Becoming Uncomfortable


In the Sixties, I went on marches to protest the war in Viet Nam. In the Seventies and Eighties, I went on peace marches and anti-nuclear protests. It always felt exciting to be with a group of like-minded people “speaking truth to power,” and at times it seemed that perhaps we were being heard, at least briefly. More recently we’ve had the Occupy movement and the Women’s March, which were important but had little effect.

Friday’s school Climate Strike, inspired by Greta Thunberg, felt very different from all those previous demonstrations. Surely a global demonstration of 1.5 million in 123 countries in 2,000 cities may serve as a turning point. The attendance in front of Nanaimo City Hall included almost 200 people, a far cry from the 150,000 who turned out in Montreal, yet enough to make a strong statement. And it was good to see three of our city councillors speaking in support of the strike.

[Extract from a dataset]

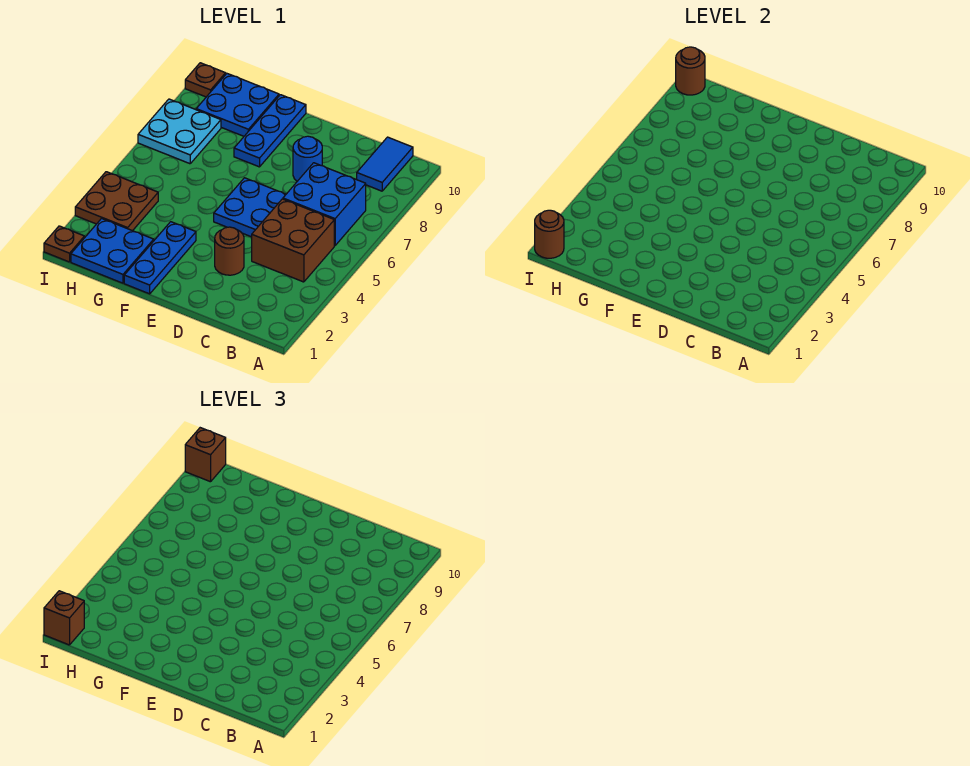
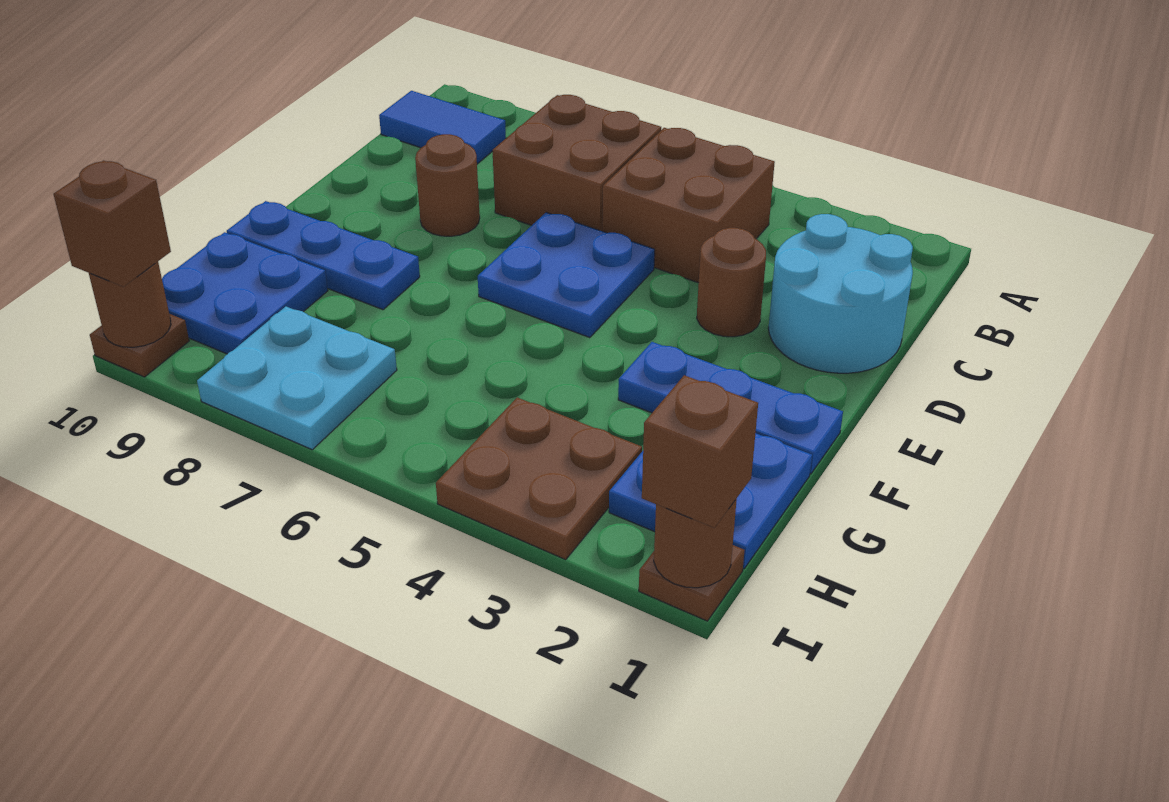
blue 2x2 brick [283,163,366,246] -> brown 2x2 brick [492,95,661,231]
none -> cyan 2x2 round brick [768,214,913,373]
blue 1x1 round brick [293,136,322,181] -> brown 1x1 round brick [415,134,480,236]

“Adults are stealing our future,” said one young speaker, while generously making a point to thank the grey-haired people who turned up to support the strike. I think he’s right. My generation’s  contribution to environmental degradation is certainly something about which we should be ashamed.  Also shameful is the fact that it has taken children to send out the message that climate action is urgently needed.

Or course there are Twitter trolls who question Greta Thunberg’s motives and suggest that she is a pawn of various political interests, but from all reports her integrity seems to be solid. Others claim that she has exaggerated the problems and that her facts are inaccurate. This fact checker says Greta “has done her homework” and that for the most part her facts are backed up by science:  https://faktabaari.fi/greta-thunberg-has-done-her-science-homework/.

Will she be awarded the Nobel Peace Prize? I hope so. But, most of all, I hope that these young people don’t give up their protest. I hope they keep the strike going until we comfortable elders are also moved to take action.

I can’t remember who said, “The enemy of good is not evil but comfort.” I’m pretty sure, though, that the time has come for us all to get a lot more uncomfortable.